Around 1,000 people have registered as drivers, and Uber’s app has already been downloaded by 10,000 people in Tasmania.

Of course for some, its unwelcome competition; and ‘disruptive’ technology. For others, it’s greater choice.

So now we, as a Government, have our own choice.

Do you get with the program, or do you try to stop change?

Do you try to interrupt progress and innovation, or do you welcome the change, and seize the opportunities?

Well, my government has chosen to embrace it.

And we are the first Australian state to do so.

We will not go down the path that other places have taken; trying to kill off the sharing economy by heavy regulation, through legal action, or even to try to ban it - all with limited success.

Human ingenuity inevitably outsmarts the regulators.

People will ignore or work around the regulations because technology allows them to connect directly with their customer, and circumvent the system.

A Government will, in all likelihood, often know nothing about most transactions.

And even if the Government does manage to prosecute some, experience is showing that it won’t stop suppliers and customers choosing to do business together.

So our policy position is to accept the inevitability about the sharing economy, and embrace the opportunities.

It certainly does not mean that we won’t ensure there is adequate regulation in place to protect consumers and the broader public good.

But a model of minimal regulation is the course we will take.

We are embracing change, competition, and the view that it is the consumer who should determine the market – not government.

So we will not regulate to protect the market position of those established businesses.

But we will, of course, readily consult with key stakeholders, existing business, and those affected by this policy to manage the impacts and opportunities presented by the sharing economy.

As a government that strongly supports and values the small business sector, part of the challenge is to work with existing operators to adapt to the change as well.

Yesterday I announced that we are developing a package of legislation for tabling in Parliament next year in relation to transport services within the sharing economy.

We will consult widely with all stakeholders, including existing operators.

Indeed, and with my Minister, yesterday I met with senior representatives of the taxi industry as part of this commitment to consult.

But we are prepared to lead the nation when it comes to embracing the sharing economy and the choice it offers.

Our new policy approach will be based on a number of Foundation Principles which the Government is releasing today.

In summary, they are that:

  • As a Liberal Government, we believe in free enterprise, competition and consumer choice. We will embrace the sharing economy.
  • It should be consumers who decide what services are best for them, not the Government.
  • We will not ban these new business models, instead we will encourage them and regulate them only to the extent required to protect consumers and the broader public interest;
  • The sharing economy will bring increased competition; we encourage this because it will bring wider benefits to the Tasmanian community;
  • We will review and adapt the existing regulatory framework to allow existing business models to respond to the new competition.

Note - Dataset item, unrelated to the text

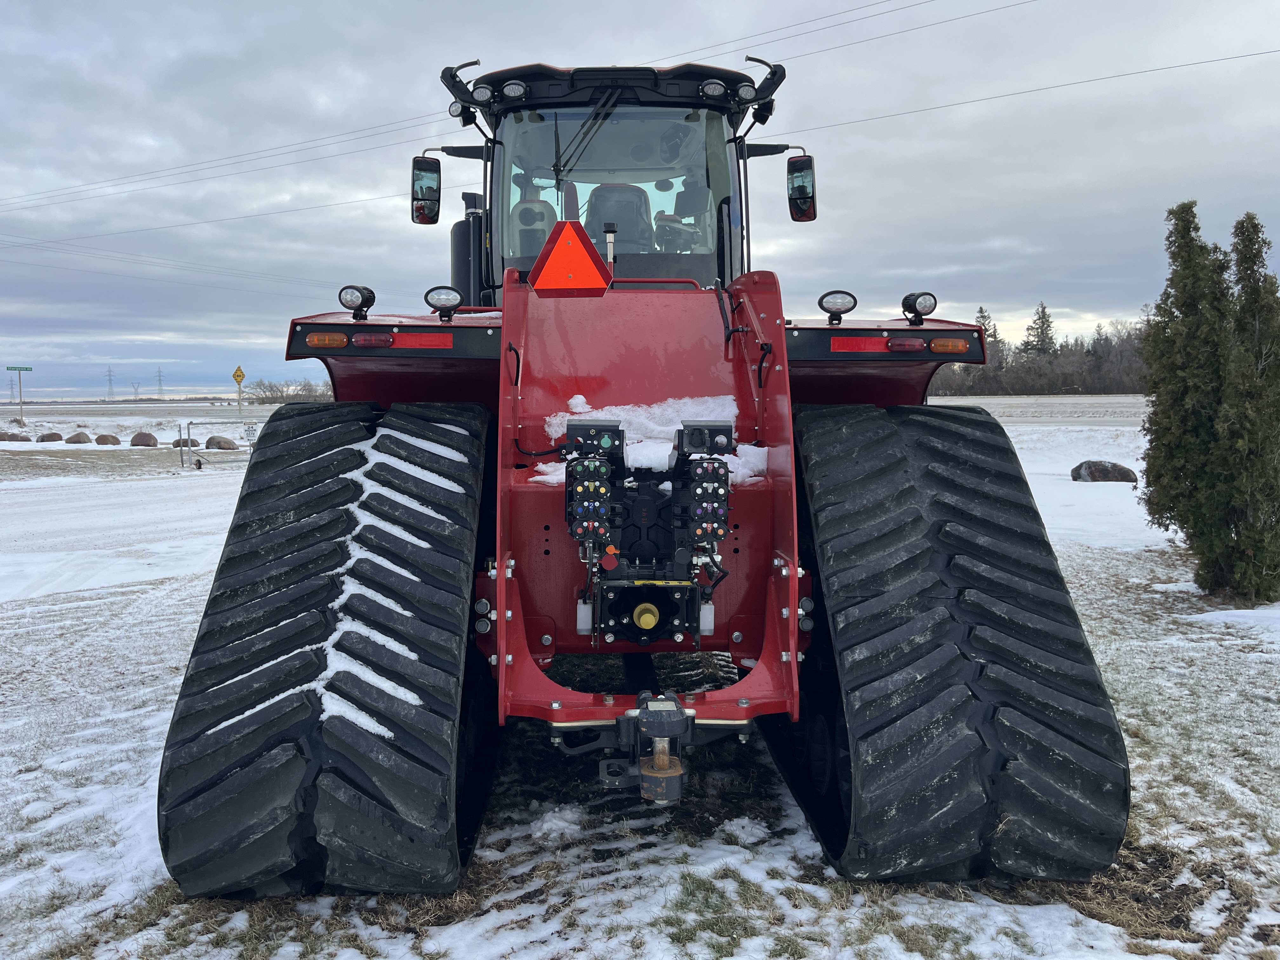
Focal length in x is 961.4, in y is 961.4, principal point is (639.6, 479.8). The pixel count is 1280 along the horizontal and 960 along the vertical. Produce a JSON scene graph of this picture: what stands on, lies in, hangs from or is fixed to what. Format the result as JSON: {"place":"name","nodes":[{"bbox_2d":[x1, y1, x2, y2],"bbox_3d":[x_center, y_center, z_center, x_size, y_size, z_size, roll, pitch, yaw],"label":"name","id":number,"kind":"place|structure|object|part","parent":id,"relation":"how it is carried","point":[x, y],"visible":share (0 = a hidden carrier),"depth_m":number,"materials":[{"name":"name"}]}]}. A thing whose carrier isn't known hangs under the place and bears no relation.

The aim is regulatory neutrality.
  • And we understand that different business models in an industry may require different types of regulation. For instance, what’s appropriate for protecting consumers in a major hotel may not be appropriate for an Airbnb property, and vice versa.

These are the core policy principles that we will apply as we embrace the sharing economy.

We have no doubt that there will be challenges along the way.

Change brings challenge, but we are excited by it, not afraid of it.

And like the new innovations of the sharing economy, as a government we will also need to be nimble and responsive as we adapt or refine our regulatory environment where necessary.

For, as British political scientist, David Runcimen has observed:

“Technology moves faster than politics. When technology escapes from political control, politicians face a choice: do they adapt to the change, or do they insist that it adapts to them? In a democracy, politicians have no choice but to adapt.”

That’s what my Government is doing. That’s the choice we have taken, and we are embracing the change.